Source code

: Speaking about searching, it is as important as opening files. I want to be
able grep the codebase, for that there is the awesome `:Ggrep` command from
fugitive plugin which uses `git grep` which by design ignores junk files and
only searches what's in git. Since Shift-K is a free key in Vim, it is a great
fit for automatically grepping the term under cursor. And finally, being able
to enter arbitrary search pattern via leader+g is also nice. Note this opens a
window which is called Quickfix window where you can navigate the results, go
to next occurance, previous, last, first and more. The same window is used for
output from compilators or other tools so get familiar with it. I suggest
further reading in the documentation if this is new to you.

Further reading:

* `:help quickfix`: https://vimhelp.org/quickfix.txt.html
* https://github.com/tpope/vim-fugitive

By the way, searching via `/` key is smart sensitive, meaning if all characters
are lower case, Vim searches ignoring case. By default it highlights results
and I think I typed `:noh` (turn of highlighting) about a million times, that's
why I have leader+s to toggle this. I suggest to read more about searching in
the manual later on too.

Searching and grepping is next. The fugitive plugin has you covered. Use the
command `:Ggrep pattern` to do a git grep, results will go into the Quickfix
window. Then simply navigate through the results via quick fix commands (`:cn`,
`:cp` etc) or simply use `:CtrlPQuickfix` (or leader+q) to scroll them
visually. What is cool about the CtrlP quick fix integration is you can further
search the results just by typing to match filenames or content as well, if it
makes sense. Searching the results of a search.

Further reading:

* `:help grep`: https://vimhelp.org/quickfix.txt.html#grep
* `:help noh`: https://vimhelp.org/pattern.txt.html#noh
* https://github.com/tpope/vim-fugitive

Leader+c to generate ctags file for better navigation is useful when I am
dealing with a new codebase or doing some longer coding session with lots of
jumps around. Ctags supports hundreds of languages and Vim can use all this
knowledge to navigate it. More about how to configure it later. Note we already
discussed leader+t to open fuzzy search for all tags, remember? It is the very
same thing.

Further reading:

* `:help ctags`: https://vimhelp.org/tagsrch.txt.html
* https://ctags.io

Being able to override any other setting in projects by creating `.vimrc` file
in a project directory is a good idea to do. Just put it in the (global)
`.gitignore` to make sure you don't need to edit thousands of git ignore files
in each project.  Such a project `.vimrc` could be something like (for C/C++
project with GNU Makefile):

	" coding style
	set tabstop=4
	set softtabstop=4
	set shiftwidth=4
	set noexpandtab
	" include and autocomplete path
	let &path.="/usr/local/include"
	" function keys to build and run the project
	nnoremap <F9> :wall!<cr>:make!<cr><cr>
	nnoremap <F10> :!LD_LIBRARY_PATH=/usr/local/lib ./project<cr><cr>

· · ·

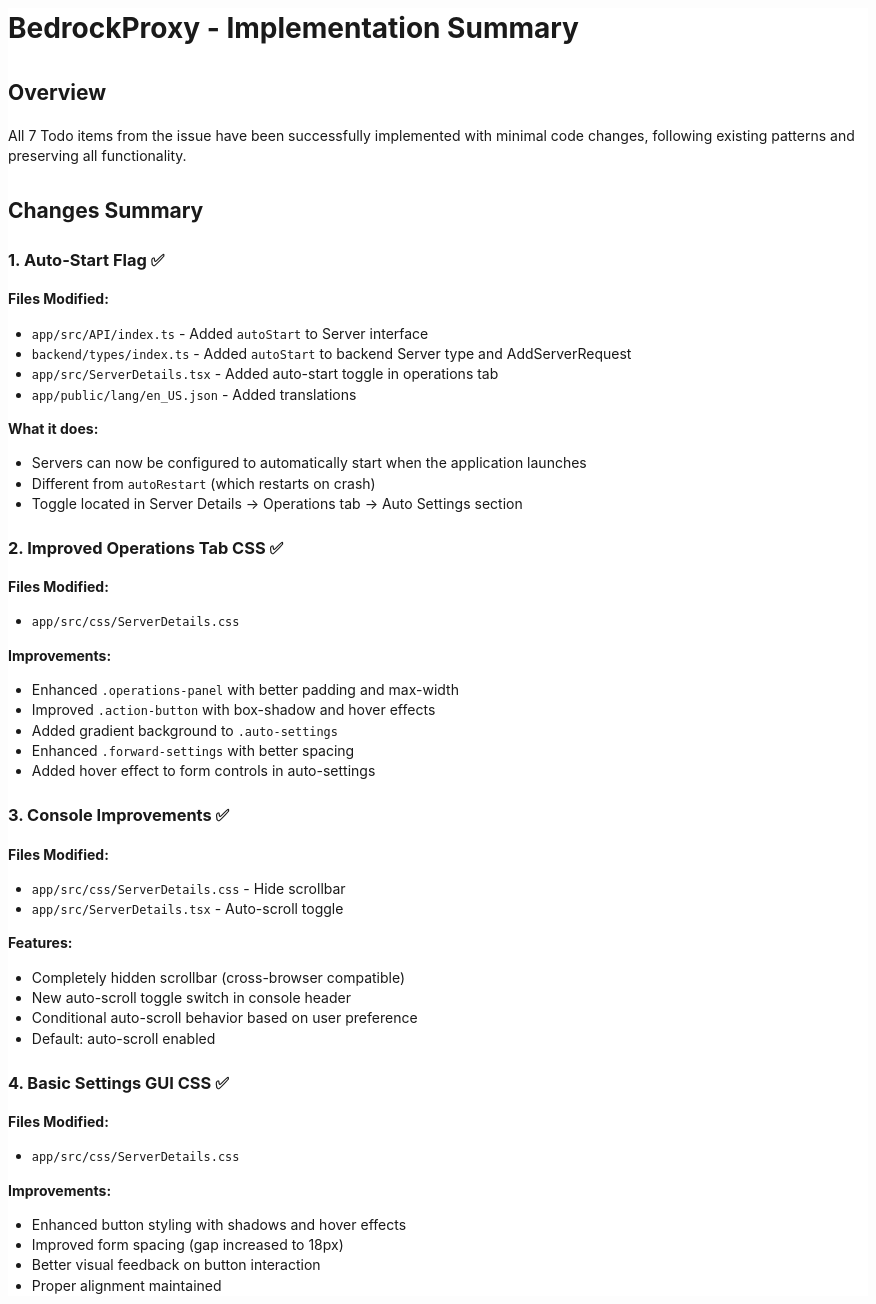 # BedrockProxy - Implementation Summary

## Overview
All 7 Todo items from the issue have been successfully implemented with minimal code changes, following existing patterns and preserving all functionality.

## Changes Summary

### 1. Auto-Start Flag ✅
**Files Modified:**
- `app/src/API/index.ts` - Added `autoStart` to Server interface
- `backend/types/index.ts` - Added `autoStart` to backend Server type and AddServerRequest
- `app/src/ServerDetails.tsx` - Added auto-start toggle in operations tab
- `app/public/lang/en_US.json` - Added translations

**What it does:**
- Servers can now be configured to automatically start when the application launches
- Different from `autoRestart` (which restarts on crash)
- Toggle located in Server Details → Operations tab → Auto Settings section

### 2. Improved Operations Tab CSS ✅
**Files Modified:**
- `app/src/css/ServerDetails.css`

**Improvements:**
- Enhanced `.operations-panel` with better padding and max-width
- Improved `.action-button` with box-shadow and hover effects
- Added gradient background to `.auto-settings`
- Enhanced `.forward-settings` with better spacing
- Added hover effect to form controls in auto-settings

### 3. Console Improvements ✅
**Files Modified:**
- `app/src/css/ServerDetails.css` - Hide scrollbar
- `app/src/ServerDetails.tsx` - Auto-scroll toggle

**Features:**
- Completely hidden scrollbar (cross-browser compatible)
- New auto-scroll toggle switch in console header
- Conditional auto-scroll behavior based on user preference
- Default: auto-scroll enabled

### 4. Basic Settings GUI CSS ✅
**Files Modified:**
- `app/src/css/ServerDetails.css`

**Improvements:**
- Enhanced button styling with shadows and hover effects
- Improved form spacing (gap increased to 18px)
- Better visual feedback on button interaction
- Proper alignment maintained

· · ·

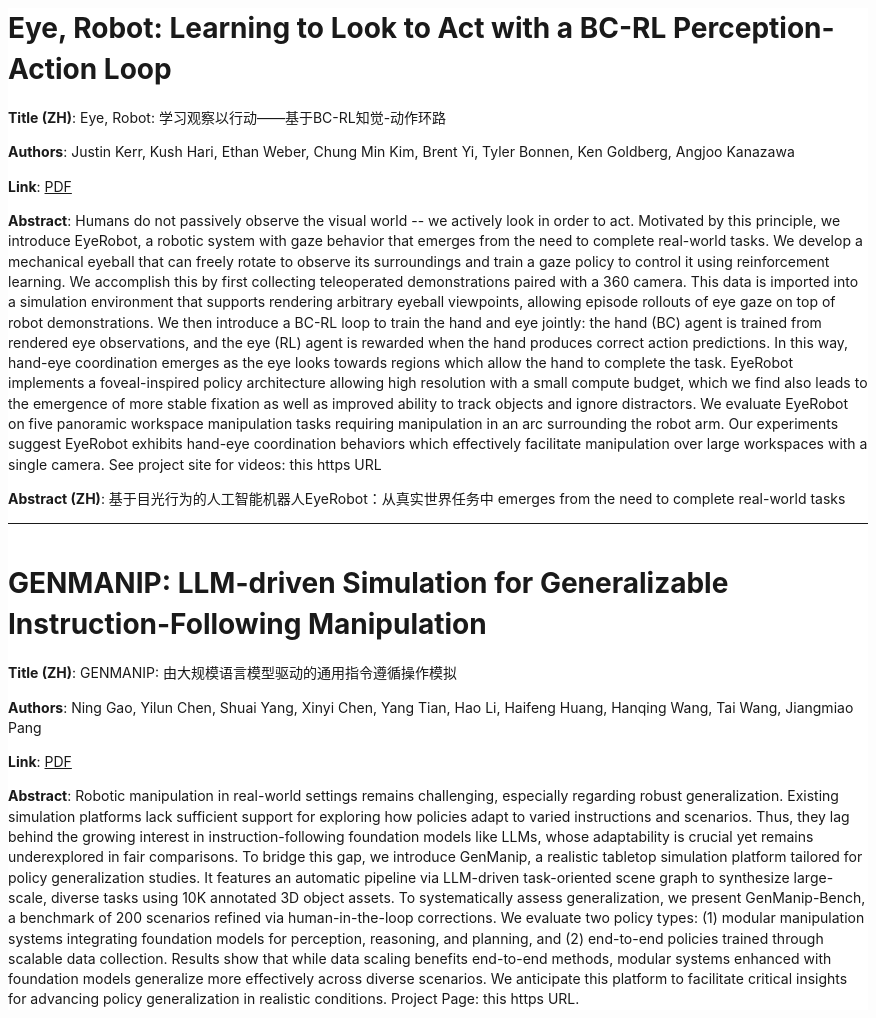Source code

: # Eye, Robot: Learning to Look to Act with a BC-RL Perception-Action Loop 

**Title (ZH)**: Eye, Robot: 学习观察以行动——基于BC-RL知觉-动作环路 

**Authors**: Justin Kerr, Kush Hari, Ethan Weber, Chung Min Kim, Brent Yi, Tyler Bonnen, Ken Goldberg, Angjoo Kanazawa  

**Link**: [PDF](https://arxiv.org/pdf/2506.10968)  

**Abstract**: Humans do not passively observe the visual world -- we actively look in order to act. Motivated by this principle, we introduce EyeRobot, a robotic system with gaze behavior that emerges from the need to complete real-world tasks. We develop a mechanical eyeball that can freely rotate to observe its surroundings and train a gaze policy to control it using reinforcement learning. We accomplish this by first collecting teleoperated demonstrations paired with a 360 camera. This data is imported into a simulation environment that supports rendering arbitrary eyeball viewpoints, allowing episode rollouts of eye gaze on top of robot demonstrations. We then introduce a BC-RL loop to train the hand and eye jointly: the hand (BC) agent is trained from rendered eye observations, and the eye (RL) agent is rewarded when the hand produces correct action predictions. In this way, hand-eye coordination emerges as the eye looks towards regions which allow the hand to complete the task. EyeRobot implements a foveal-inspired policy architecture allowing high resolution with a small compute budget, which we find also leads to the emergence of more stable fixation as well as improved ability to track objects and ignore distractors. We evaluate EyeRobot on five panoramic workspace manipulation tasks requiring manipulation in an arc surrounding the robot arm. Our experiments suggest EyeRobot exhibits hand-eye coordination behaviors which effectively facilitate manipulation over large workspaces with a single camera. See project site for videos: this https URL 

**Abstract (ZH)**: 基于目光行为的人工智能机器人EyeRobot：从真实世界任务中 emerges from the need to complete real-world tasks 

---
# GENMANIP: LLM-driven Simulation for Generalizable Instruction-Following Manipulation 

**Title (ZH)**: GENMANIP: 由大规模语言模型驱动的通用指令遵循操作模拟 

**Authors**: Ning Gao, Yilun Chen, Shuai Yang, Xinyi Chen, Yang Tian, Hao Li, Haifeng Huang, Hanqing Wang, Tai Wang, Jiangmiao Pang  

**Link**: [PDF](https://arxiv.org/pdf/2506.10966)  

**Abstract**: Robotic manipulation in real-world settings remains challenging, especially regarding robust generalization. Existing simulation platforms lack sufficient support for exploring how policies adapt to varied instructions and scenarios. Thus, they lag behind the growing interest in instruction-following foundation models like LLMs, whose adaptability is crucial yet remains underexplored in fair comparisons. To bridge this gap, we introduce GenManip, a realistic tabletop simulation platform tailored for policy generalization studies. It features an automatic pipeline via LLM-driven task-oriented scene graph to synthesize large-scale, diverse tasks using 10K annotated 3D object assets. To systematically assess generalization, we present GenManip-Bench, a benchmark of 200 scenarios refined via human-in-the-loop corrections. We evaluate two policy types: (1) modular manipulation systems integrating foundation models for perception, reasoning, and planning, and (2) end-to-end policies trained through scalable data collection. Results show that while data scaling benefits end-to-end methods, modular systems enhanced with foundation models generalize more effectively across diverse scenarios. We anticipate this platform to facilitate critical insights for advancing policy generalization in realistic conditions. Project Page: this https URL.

· · ·

Directions for this task
Please write out the lines of the items above, starting with the line that contains "Being able to" and going on through the line that contains "nnoremap <F10> :!LD_LIBRARY_PATH=/usr/local/lib", keeping every character as it appears.

Solution to this task
Being able to override any other setting in projects by creating `.vimrc` file
in a project directory is a good idea to do. Just put it in the (global)
`.gitignore` to make sure you don't need to edit thousands of git ignore files
in each project.  Such a project `.vimrc` could be something like (for C/C++
project with GNU Makefile):

	" coding style
	set tabstop=4
	set softtabstop=4
	set shiftwidth=4
	set noexpandtab
	" include and autocomplete path
	let &path.="/usr/local/include"
	" function keys to build and run the project
	nnoremap <F9> :wall!<cr>:make!<cr><cr>
	nnoremap <F10> :!LD_LIBRARY_PATH=/usr/local/lib ./project<cr><cr>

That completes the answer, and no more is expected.